The area could be worked across in stitches but was beginning to feel that I didn't want the fabrics to be overworked with stitch - difficult decisions lay ahead as to how much stitching needed to be done!!!
Set out story board to hone my thoughts and build images that would bring a sense of belonging to the place. The plan is to use images that would be a foundation for stitch- and space making. While bird sketches are included my feeling leans towards a series of flight patterns and footprints as the better way to make marks on fabric and also found objects to make rubbings under the fabric.  I also carried forward some key images from chapters 5, 6 and 7 where single threads had told a story, edges that had been burnt or frayed revealed what was beneath or embellishing revealed a 'wrong' side that held promise!
Ref 6.11.13

Now X marks the spot to start considering interpretation.  Decided to work some small scale samples to consider tentative steps towards making full scale sample pieces, concern seemed numbing but the phrase, less is more would be my comfort. Needed to build up confidence as I realised my fabric sizes were limited and felt some of my most appropriate colourings were in paper samples that had been cut up! Was it time to bring out the brusho powders and experiment with fabric colouring....  I have a feeling this chapter will have many appendices....
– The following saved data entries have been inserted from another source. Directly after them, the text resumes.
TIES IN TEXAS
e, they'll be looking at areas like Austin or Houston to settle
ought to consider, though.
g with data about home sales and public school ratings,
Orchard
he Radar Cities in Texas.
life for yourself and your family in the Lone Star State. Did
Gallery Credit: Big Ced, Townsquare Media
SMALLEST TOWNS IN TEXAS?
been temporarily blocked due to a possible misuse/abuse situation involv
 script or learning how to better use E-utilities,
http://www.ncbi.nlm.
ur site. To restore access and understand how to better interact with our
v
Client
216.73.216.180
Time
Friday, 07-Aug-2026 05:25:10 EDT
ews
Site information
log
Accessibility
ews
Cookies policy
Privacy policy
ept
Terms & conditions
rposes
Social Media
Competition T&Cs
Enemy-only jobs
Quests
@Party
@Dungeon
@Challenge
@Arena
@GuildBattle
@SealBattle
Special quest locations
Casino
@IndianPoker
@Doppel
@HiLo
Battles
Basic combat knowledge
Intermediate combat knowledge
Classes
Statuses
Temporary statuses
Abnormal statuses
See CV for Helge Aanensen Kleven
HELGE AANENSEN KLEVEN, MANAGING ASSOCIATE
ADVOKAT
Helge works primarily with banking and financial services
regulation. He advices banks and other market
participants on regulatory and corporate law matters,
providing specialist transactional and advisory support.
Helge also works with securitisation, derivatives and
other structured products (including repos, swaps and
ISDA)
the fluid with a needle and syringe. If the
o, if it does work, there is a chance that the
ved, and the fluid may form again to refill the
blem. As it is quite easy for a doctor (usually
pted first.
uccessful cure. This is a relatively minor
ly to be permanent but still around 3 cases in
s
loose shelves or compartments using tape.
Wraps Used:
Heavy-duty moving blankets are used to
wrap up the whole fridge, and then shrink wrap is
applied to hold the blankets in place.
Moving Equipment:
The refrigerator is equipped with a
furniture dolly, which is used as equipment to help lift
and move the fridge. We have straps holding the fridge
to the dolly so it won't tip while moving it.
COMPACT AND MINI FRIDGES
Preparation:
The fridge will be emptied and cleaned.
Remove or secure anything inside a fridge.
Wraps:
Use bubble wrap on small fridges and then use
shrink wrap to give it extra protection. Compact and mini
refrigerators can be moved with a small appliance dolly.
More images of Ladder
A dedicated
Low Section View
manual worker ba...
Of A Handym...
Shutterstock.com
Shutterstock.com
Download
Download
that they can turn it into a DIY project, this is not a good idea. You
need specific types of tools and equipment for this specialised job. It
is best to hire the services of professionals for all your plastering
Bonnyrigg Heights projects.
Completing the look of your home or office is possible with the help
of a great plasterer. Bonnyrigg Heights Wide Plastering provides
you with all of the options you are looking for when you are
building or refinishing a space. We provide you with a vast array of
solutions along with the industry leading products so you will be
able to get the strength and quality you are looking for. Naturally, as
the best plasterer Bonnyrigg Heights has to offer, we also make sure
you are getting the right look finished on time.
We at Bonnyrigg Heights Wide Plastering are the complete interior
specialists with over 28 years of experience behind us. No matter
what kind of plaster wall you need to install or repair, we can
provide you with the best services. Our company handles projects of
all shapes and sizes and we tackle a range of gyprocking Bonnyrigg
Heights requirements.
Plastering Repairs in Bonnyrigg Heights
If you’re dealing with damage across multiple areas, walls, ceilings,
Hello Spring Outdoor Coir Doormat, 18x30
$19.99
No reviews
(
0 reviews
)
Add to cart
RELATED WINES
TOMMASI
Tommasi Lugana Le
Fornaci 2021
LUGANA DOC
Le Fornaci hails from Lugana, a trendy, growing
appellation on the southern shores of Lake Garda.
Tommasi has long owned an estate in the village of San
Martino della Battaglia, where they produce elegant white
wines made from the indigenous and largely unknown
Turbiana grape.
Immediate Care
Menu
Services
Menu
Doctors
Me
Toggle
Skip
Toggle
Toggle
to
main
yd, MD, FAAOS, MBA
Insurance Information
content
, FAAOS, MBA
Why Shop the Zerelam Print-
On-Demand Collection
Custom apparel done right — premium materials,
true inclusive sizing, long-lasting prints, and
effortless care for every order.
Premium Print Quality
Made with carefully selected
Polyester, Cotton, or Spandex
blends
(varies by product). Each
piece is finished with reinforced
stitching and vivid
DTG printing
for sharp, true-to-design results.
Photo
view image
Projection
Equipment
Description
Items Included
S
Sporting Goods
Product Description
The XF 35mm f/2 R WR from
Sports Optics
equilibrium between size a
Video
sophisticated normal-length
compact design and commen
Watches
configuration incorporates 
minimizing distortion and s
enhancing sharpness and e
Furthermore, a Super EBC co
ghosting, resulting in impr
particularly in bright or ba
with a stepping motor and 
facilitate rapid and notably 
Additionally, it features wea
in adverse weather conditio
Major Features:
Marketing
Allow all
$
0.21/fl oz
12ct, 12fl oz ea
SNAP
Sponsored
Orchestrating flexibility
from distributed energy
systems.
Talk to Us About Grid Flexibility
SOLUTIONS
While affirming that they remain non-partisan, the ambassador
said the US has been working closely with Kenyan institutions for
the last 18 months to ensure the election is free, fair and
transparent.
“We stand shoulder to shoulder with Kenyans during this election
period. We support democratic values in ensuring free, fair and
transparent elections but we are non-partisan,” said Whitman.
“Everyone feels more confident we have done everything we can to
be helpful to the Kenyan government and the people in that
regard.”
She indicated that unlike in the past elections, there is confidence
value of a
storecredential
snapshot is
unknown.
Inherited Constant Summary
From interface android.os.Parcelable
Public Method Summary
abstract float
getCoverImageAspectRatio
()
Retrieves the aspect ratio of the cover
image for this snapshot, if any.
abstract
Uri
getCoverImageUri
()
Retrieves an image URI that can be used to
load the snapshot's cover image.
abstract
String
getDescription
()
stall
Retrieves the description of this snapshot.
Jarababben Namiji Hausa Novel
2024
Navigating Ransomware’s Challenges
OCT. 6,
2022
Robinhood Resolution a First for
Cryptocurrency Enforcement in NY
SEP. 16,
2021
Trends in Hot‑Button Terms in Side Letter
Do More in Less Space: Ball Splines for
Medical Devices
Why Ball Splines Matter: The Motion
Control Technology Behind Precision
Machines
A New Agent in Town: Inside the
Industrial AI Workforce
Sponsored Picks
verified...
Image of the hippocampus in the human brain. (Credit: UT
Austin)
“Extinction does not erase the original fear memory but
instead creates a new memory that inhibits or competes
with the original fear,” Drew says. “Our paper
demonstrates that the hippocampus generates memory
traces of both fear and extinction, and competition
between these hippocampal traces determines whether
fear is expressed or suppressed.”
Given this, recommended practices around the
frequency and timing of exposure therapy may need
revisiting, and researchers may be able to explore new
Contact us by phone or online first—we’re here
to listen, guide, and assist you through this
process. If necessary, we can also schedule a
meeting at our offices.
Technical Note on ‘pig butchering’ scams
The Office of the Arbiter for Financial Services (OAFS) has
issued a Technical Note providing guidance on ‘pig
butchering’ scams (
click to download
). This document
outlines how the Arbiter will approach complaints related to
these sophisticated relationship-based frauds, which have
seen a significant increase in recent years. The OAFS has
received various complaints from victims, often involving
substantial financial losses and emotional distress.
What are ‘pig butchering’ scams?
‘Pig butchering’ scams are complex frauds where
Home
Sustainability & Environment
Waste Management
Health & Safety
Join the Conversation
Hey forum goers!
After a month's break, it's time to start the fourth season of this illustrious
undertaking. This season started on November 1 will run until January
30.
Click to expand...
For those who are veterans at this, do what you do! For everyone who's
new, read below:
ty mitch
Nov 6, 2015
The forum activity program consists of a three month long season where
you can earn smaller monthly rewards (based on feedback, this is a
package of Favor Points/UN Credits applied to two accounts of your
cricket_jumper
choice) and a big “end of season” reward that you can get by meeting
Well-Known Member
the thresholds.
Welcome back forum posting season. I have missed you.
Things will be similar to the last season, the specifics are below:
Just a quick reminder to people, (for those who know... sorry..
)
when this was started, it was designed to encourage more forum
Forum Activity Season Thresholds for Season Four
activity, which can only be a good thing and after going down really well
But have had a good day clearing the decks, discarding fabrics from my pile and considering effects from previous work that could make some interesting prints for the yellow zone. This is a piece done at TSG workshop 2014 and suddenly felt the background colouring was what I was looking for ... it was sitting directly below the hanging as I went up and down the stairs but it took hours - well days actually for the eureka moment to happen!! Could I replicate this on a larger scale? Object lesson clear the decks and suddenly you could find it was there all the time!